With its new “DBS” watch, high end niche brand/manufacture Arnold & Son makes its first but surely not its last appearance on Perpetuelle. This is a darn beautiful watch, with great symmetry and great mechanics — yes that is a double balance wheel you see above. It is also a piece with a great historical tie-in.
Before I get into the particulars of the DBS, just a heads up that because this is the first I have featured Arnold & Sons here at Perpetuelle, included at the bottom of the page a brief overview of the Arnold & Sons brand (with both historical and modern day context). But in a nutshell, Arnold & Son is basically a niche independent brand and manufacture of their own calibers focused around specialty complications. Now, on to the watch. The Arnold & Sons DBS Equation Sidereal is a modern day tribute to two watches made by esteemed watchmaker John Roger Arnold (1736-1799) that showed mean solar and sidereal time on two separate subdials.
John Roger Arnold, mean and sidereal pocket chronometer with Bimetallic “Z” balance
No.2, London, 1796-1799
The movements of these two watches, made between 1796 and 1799, featured some of the most famous inventions of father and son, including their fabulous thermo-compensated Z balance, expansion escapement and gold helical spring. It is no exaggeration to say that they represented the state of the art in the micromechanics of their time.
Watches with a sidereal time display were extremely rare at this time and they remain rare today. After the Arnolds had paved the way, it was none other than Abraham Louis Breguet (a friend of John Arnold) who followed in their footsteps and produced a few watches with a sidereal time display and a similar dial layout (such as No. 3863, sold in 1824).
Arnold & Son DBS Watch
(Double Balance and Sideral Time)
Price: $46,500 US
44mm rose gold case, sapphire caseback, local hours, minutes and seconds, sidereal hours and minutes, local time 24 h indicator, sidereal time 24 h indicator
Creating a precise sidereal time display is a tall order. Simply adding a second gear train to a standard movement showing mean solar time is not a viable solution because a mean sidereal day is about 23 hours, 56 minutes, 4.091 seconds, which is not a round fraction of the 24 hours in a mean solar day.

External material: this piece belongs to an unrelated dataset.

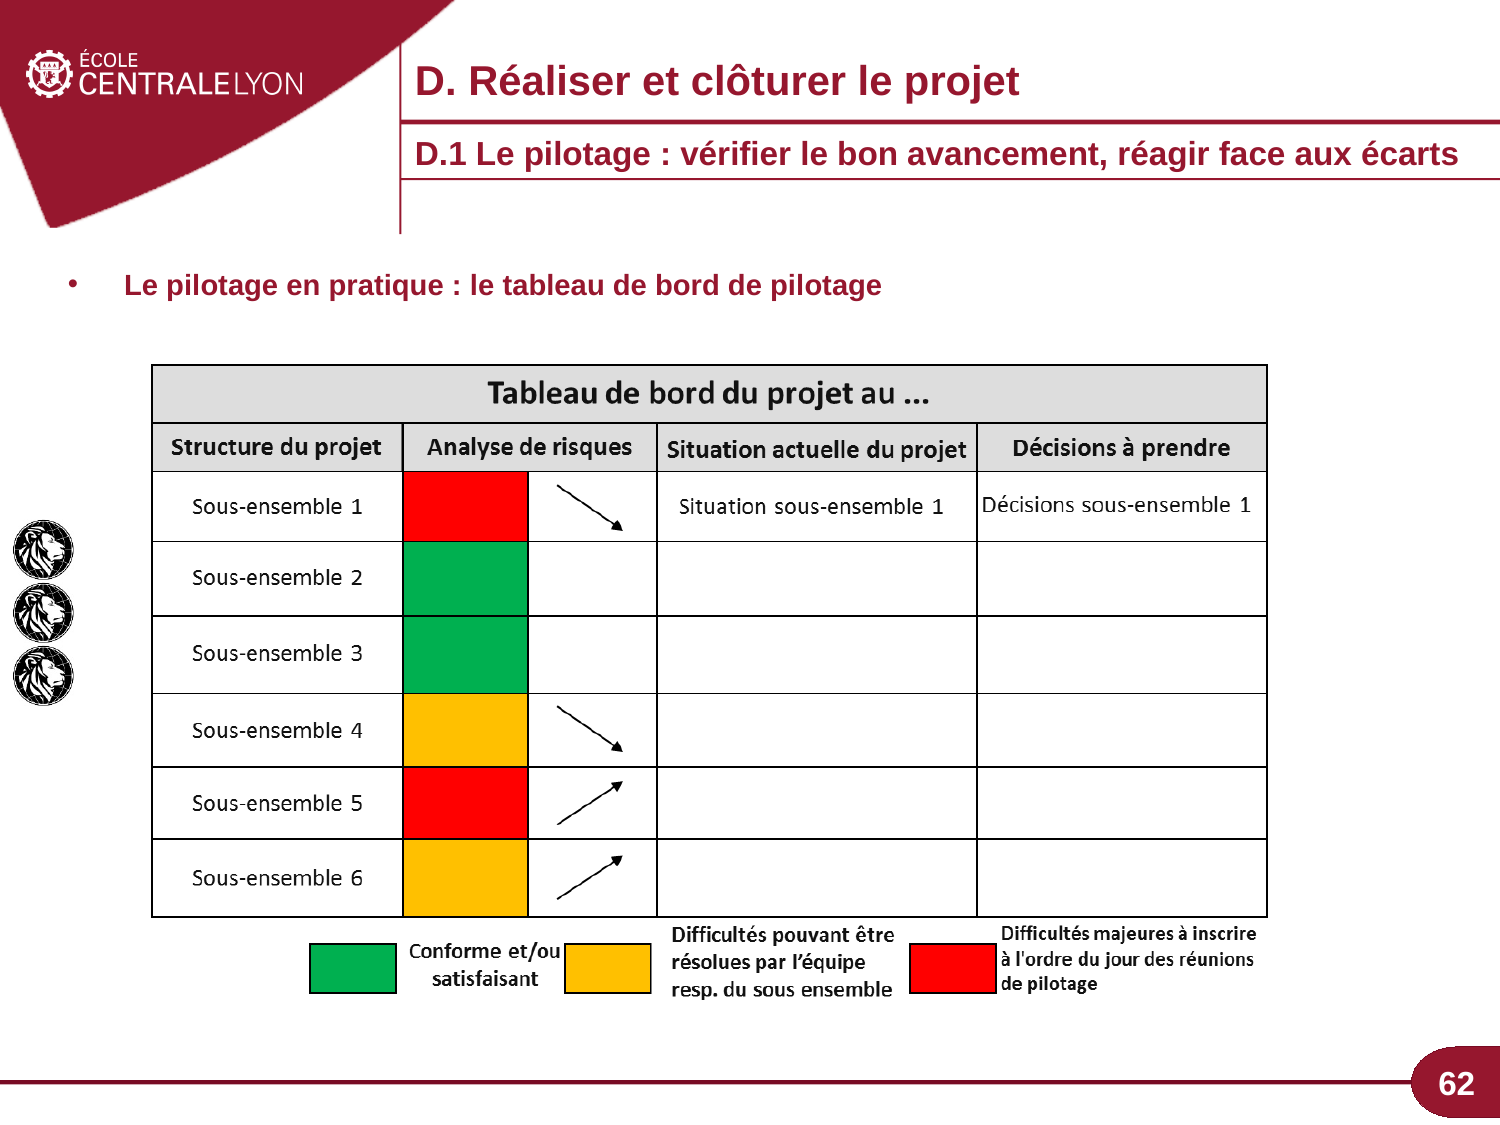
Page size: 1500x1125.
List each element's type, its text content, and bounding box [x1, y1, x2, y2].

text_box D.1 Le pilotage : vérifier le bon avancement, réagir face aux écarts [401, 124, 1482, 179]
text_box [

For Arnold & Son, the choice was to create a movement specifically for sidereal time, with a double barrel/gear train and double balance/escapement running at different speeds that enables the watch to display mean solar time and mean sidereal time simultaneously. This technical solution has the additional advantage that neither of the two indications saps energy from the other.
Manufacture Arnold & Son mechanical caliber A&S1311
hand-wound, power reserve 40 h, 21’600 vph (3Hz)
Movement decoration: Nickel-silver movement, rhodium treated with Haute Horlogerie finishing: hand chamfered bridges and polished edges, fine circular graining and ‘Côtes de Genève’, blued screws
If anyone has comments on the quality of movement decoration compares to other esteemed brands, please do tell.
Watches with a double balance and escapement are extremely rare today (I believe Greubel Forsey has or is working on a novel approach on this…and others?), so Arnold & Son should rightly take some pride in this piece in the mechanics of this piece. And the overall aesthetic is also praiseworthy — the dial has beautiful symmetry and balance and the view of the double balance wheels is a real treat.
Arnold & Son Background
First a bit of background on the brand. The namesake is one John Arnold, Cornwall in 1736. His father was a watchmaker and his uncle a gunsmith, which probably explains his early interest in precision engineering and metalwork. A talented craftsman and scholar, he left England for the Netherlands at the age of 19 after completing his apprenticeship to hone his watchmaking skills. He returned two years later speaking excellent German, which stood him in good stead later at the court of George III, and had established himself as a watchmaker of repute in London’s Strand by his mid-twenties.
After Arnold presented the smallest repeating watch ever made to King George III and to the court, he rapidly acquired a wealthy clientele. He was one of the most inventive watchmakers of his day and held patents for a detent escapement, bimetallic balance and helical balance spring . Arnold’s “No. 36” was the first timepiece to be called a chronometer, a term reserved for unusually precise watches to this day. Napoleon Bonaparte himself presented an Arnold clock to the Observatory of Milan in 1802! As well, many a famous explorer also benefited from the handiwork of Mr. Arnold — as this excellent chronology lays out.
Unlike other watch manufacturers, who often use the same calibre for different models, Arnold & Son develops a new movement for every single model — and yes they do have a spectacular lineup of calibers (see them all here), now thirteen in number with the DBS.
Now I am not exactly sure when the brand faded away (Arnold himself passed away in 1799), but it was not until 1995 (I believe)
that the brand came to be revived by British Masters (which also owns the Graham London brand).
Thus today, in a certain sense, Arnold & Son is really a Swiss watch company (based in La Chaux-de-Fonds) with no connection to the original firm founded by John Arnold. Even so, I do not have a problem with this as the name has gravitas and that the brand has been “revived” under the name of watchamaking’s greatest — and to draw inspiration from this — is great.